I have two columns which have delimiters:
column1 column2
a,b,c,d e,f,g,h
h,i j,k
l,m,n o,p,q
... ...
I am trying to group them as ae, bf, cg, dh, hj, ik,etc.
I can split the delimiters but I do not know how to combine these, any help would be appreciated.
saved_column_1 = df["column1"].str.split(',', expand=True)
saved_column_2 = df["column2"].str.split(',', expand=True)

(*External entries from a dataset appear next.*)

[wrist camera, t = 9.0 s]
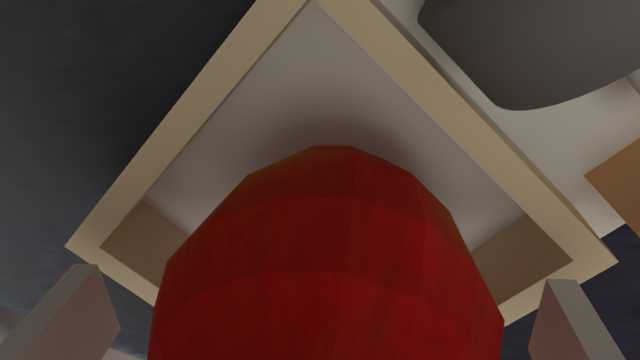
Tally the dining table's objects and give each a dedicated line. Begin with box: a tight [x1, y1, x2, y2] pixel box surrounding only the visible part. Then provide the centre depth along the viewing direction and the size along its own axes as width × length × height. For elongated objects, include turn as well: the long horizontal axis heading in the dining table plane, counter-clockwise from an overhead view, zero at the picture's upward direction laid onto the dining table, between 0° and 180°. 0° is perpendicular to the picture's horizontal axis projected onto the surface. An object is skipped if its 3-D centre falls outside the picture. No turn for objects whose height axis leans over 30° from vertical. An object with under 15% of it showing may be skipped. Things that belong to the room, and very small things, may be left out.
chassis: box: [64, 0, 640, 327], centre depth 15 cm, size 16×22×7 cm
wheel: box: [417, 0, 640, 111], centre depth 11 cm, size 8×7×7 cm
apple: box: [147, 146, 505, 360], centre depth 13 cm, size 9×9×12 cm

CodePudding user response:
IIUC, you could use:
(df.apply(lambda c: c.str.split('[,.]')) # or split(',') if the '.' is a typo
.explode(list(df.columns))
.agg(''.join, axis=1)
)
output:
0 ae
0 bf
0 cg
0 dh
1 hj
1 ik
2 lo
2 mp
2 nq
dtype: object
For a second level of grouping:
(df.apply(lambda c: c.str.split('[,.]'))
.explode(list(df.columns))
.agg(''.join, axis=1)
.groupby(level=0).agg(','.join) # this line is added
)
output:
0 ae,bf,cg,dh
1 hj,ik
2 lo,mp,nq
dtype: object
CodePudding user response:
Use nested list comprehension:
df['new'] = [','.join(''.join(x)
for x in list(zip(a.split(','), b.split(','))))
for a, b in zip(df['column1'], df['column2'])]
print (df)
column1 column2 new
0 a,b,c,d e,f,g,h ae,bf,cg,dh
1 h,i j,k hj,ik
2 l,m,n o,p.q lo,mp,nq
If need Series:
L = [''.join(x) for a, b in zip(df['column1'], df['column2'])
for x in list(zip(a.split(','),b.split(',')))]
s = pd.Series(L)
print (s)
0 ae
1 bf
2 cg
3 dh
4 hj
5 ik
6 lo
7 mp
8 nq
dtype: object